Top of Listed entries
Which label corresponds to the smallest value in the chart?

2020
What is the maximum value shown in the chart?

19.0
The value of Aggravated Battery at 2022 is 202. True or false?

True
Bottom of Listed entries
Top of Listed entries
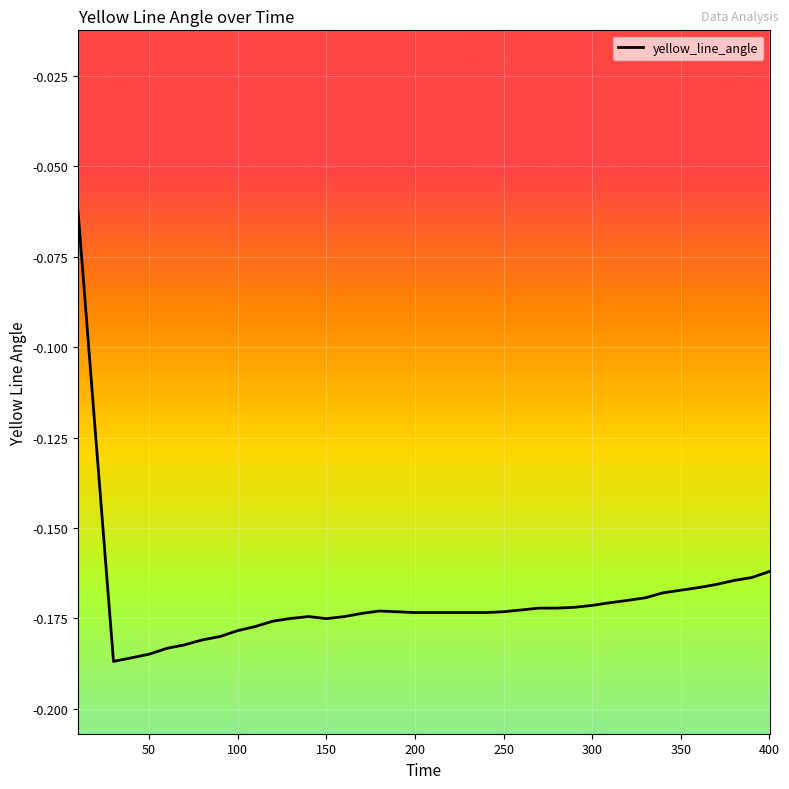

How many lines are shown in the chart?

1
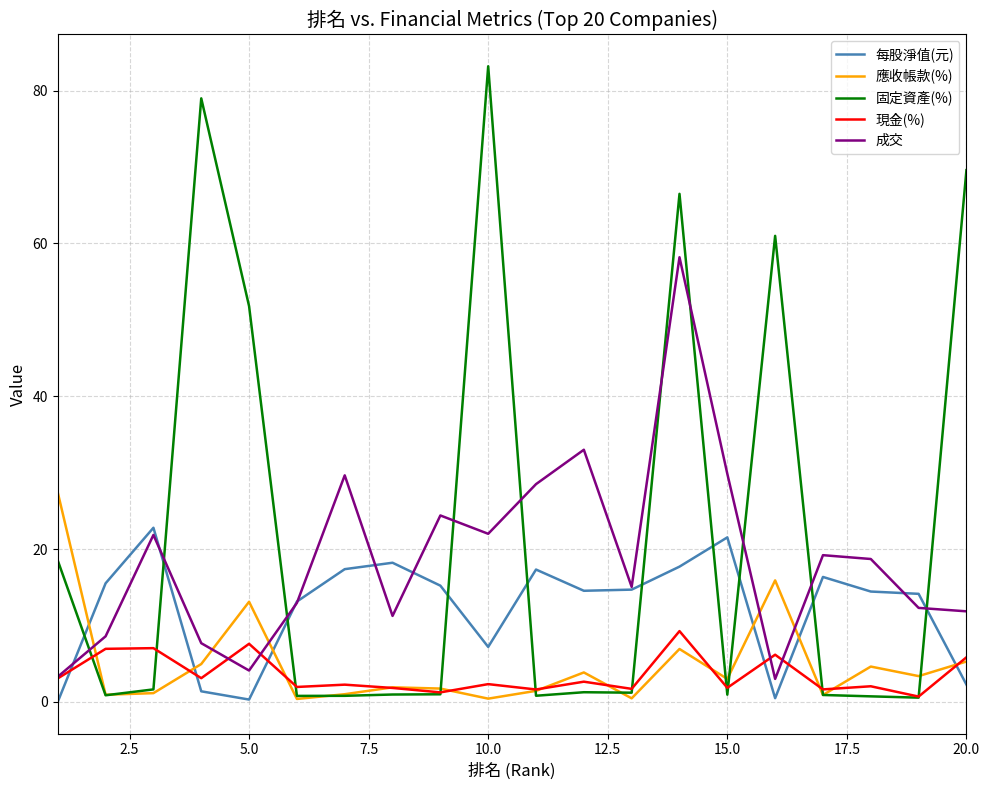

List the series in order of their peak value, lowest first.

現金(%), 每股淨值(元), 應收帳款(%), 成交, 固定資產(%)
Bottom of Listed entries
• _Assignment_:
Output the lines from the one containing "List the series" through the one containing "現金(%), 每股淨值(元), 應收帳款(%), 成交, 固定資產(%)" as a Markdown table with the columns Row and Line. Omit blank lines and number the rows.

• _Exercise response_:
| Row | Line |
|---|---|
| 1 | List the series in order of their peak value, lowest first. |
| 2 | 現金(%), 每股淨值(元), 應收帳款(%), 成交, 固定資產(%) |